Back It Up Back It Up

posted December 22nd, 2005, 9 comments

As you are hopefully aware, backups are the only way to make sure you don’t lose your data in case of a crash or theft or an other disaster. There are several ways to back up your data, such as writing it to a tape-recorder stuck away in a fireproof vault.

Luckily there are easier methods as well.

My personal strategy is as follows: I keep one full backup of the PowerBooks hard drive on an external Firewire hard disk. Furthermore, I upload my documents and work (anything I code, basically) to Strongspace.

There are two programs I know of for the Mac which do full disk backups. One is Carbon Copy Cloner (CCC), the other is SuperDuper. I’ve used CCC for a couple of months, and I’ve recently bought a SuperDuper license. Whereas CCC seems to be aimed at users who know what they’re doing, SuperDuper is clearly for the folks who don’t and/or want assurance that the backup is really working. The interface is clear and consise, and the User’s Guide (pdf) is useful even if you don’t use SuperDuper. Please note that the risk of buying the application after reading the guide is significant. You’ve been warned.
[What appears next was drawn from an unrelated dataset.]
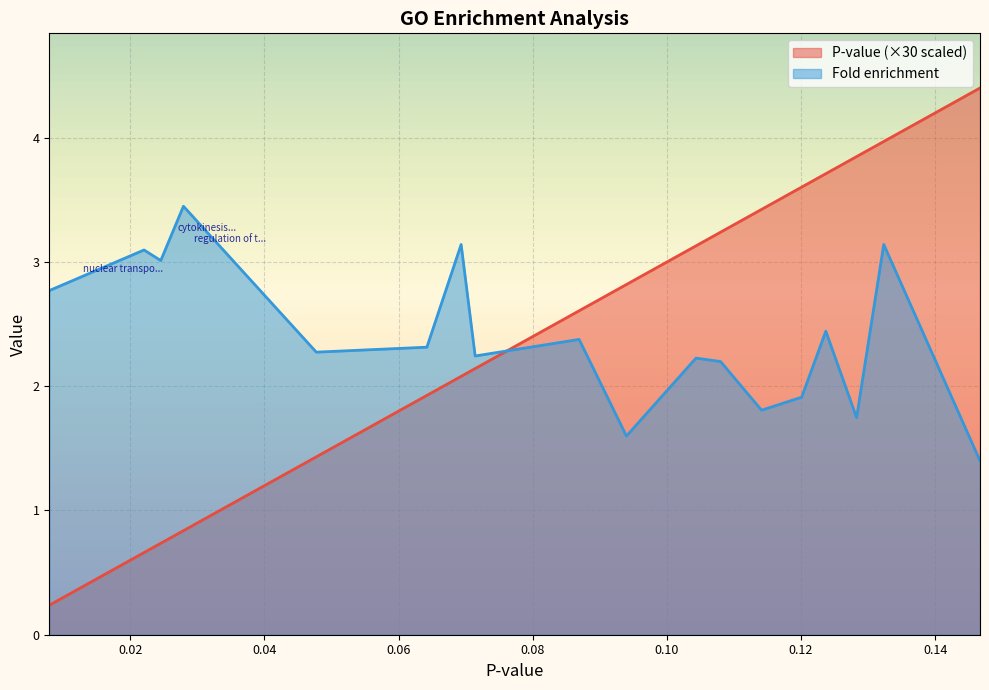

Which has a higher value, protein modification by small protein or protein folding?

protein modification by small protein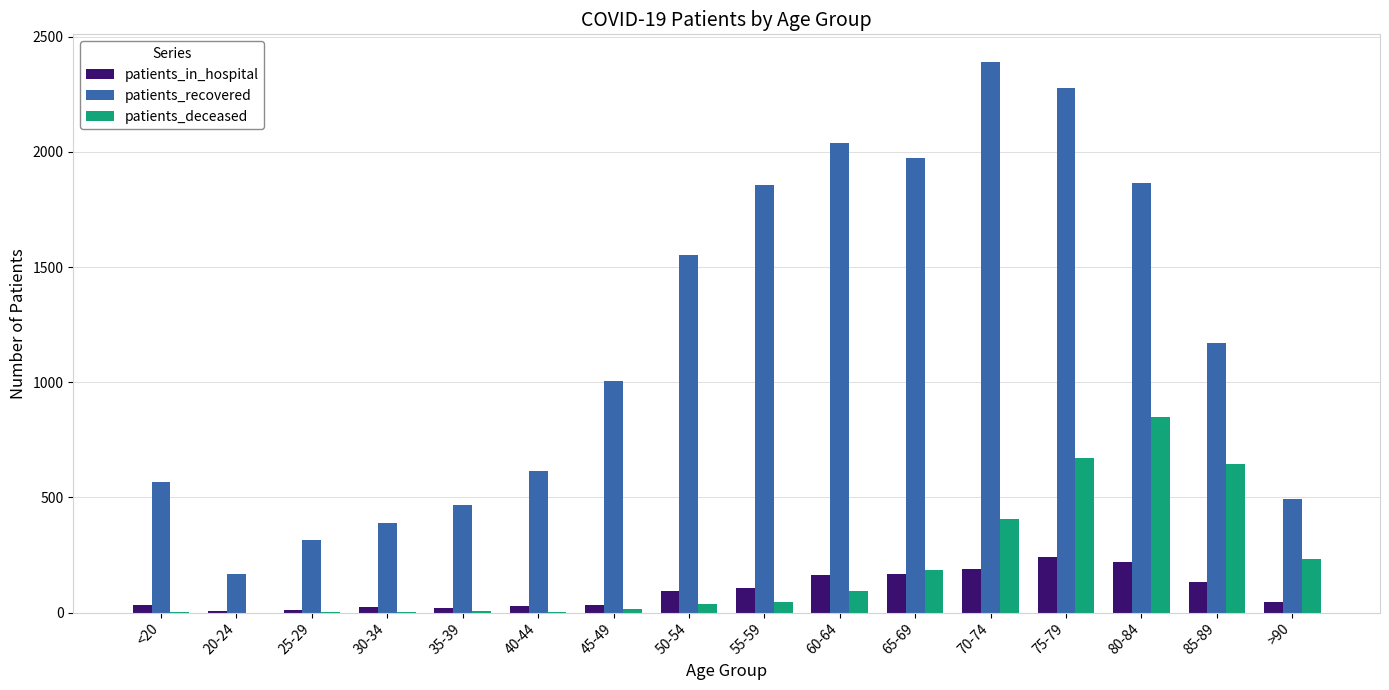

The value of patients_in_hospital at 55-59 is 193. True or false?

False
My Strongspace backups are done by means of a combination of Ruby, rsync and SFTP. You can download the script here. It will allow you to upload specific directories, and it lets you exclude files and directories on a per directory basis. It will also remove files from Strongspace which no longer are on your disk. You can follow instructions on setting up a scripted backup at Invisible: Back-up. Instructions on my script are in the script itself.

And finally, there’s scheduling. You need to schedule your backups so you won’t forget making them. Please do as I say and not as I do, because I don’t schedule mine. I usually make a full backup before I take the PowerBook with me on a trip longer than the bycicle ride to university. If I’m not travelling for, say ten days, I’ll also make a backup. The Strongspace backups are made at least once a day, usually before I hit the sack. This means the latest stuff will have been backed up, no matter what time I go to sleep.

Luckily I haven’t needed my backups yet, but at least I’m prepared. I hope you will be, too.

9 responses

  1. Chris Eidhof says:

    It’s indeed quite handy, I personally don’t do backups, although I have recently had some trouble. I think I might use a solution like http://www.mikerubel.org/computers/rsync_snapshots/

    Btw, please fix your form, when you’re pressing in the Website-field, you don’t go to the Message field, but to the top of the page.

  2. Chris says:

    argh the tabindexes!

    good article, and I totally agree. A few weeks ago I lost quite a bit of data from my primary hard drive, but most of it was backed up so I was OK. A general rule should follow, that the more remotely-operated apps (web apps presently) are used, the less need there is to backup. Just as long as the app providers keep our stuff backed up!

  3. Rogier says:

    My PC holds an internl 250 GB HD and I’ve got an external 300 GB Firewire HD, which holds a complete back-up of all my files. The exteral HD has a big button on the front, which is I can configure through a script, which automatically uploads the new files to the external HD.

    Takes less than a second :)

  4. Jakob Heuser says:

    I count my lucky stars every time I have a backup consulted it for the file(s) in question. Interestingly enough, I never need the backups for when stuff crashes, but instead when I “spring clean” things like my Documents folder. I tend to use Subversion for my projects (may as well have source control along with remote storage), followed by incremental backups via rsync for anything more Mac-oriented. I have yet to find anything really really Windows friendly though aside from Norton Ghost and/or a really big and beefy removable drive; I never did manage to get rsync+cygwin to work like it was supposed to.

    SuperDuper is new to me. It’s also now sitting in trial version as a dmg on my desktop. I have this excited fear I can only liken to the day I decided I was going to be buying Saft.

  5. Kyle says:

    Sorry for the stupid question, but I can’t figure out for the life of me how to exclude a directory within the one that I’ve defined to backup. For example, I want to back up my entire Documents folders in my home directory except for the “Virtual PC List” folder. Getting it to back up ~/Documents was simple, but I can’t seem to get it to exclude the “Virtual PC List” folder. Any help would be mucbh appreciated. Thanks for the great script!

    -Kyle

  6. Mark Wubben says:

    Hey that’s okay… I haven’t exactly written documentation for it ;-)

    The script looks for a .ss-ignore file in every directory. Each line in this file is treated as a regular expression and matched against the directory/filename. If there is a match, the file is excluded.

  7. Kyle says:

    Thanks, Mark. I got it working. Maybe for a future revision of the script, it would be cool to have one centralized file that contained the path to all the files and folders you wanted to exlude rather than having a .ss-ignore file in ever folder you wanted something excluded in. All in all though, great script! Thanks again!

    -Kyle

  8. Edwin says:

    He Mark, lekker script hoor want het werkte meteen prima!

    Greetz from Heiloo, NL

  9. Brian says:

    I really needed ths, as I am starting to learn ruby.